── Exercise data

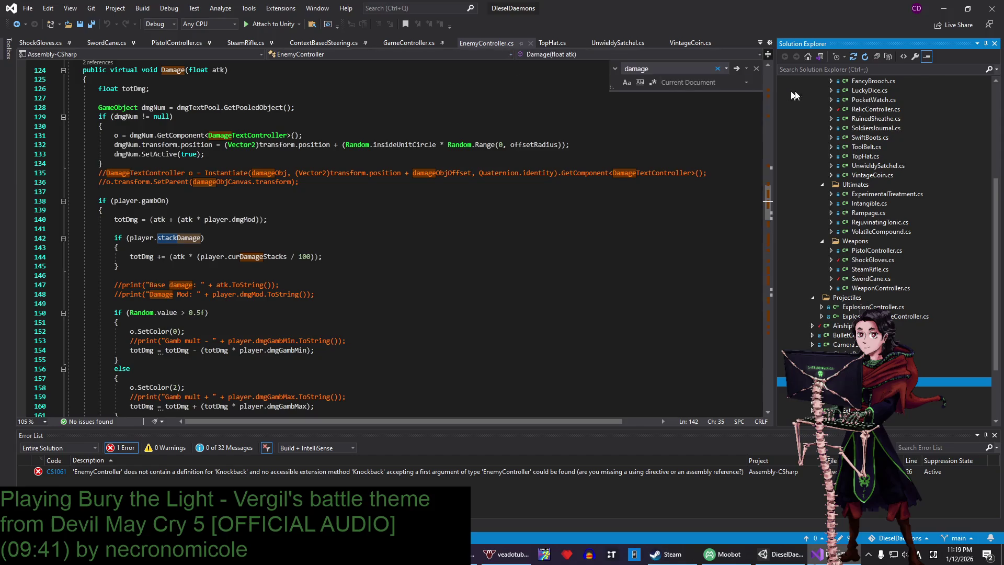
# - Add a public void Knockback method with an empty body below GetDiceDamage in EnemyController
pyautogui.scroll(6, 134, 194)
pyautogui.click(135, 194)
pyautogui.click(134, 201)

────

(Try it):
Repeat, exactly and in full, all the material above except its pictures.

(Final answer):
# - Add a public void Knockback method with an empty body below GetDiceDamage in EnemyController
pyautogui.scroll(6, 134, 194)
pyautogui.click(135, 194)
pyautogui.click(134, 201)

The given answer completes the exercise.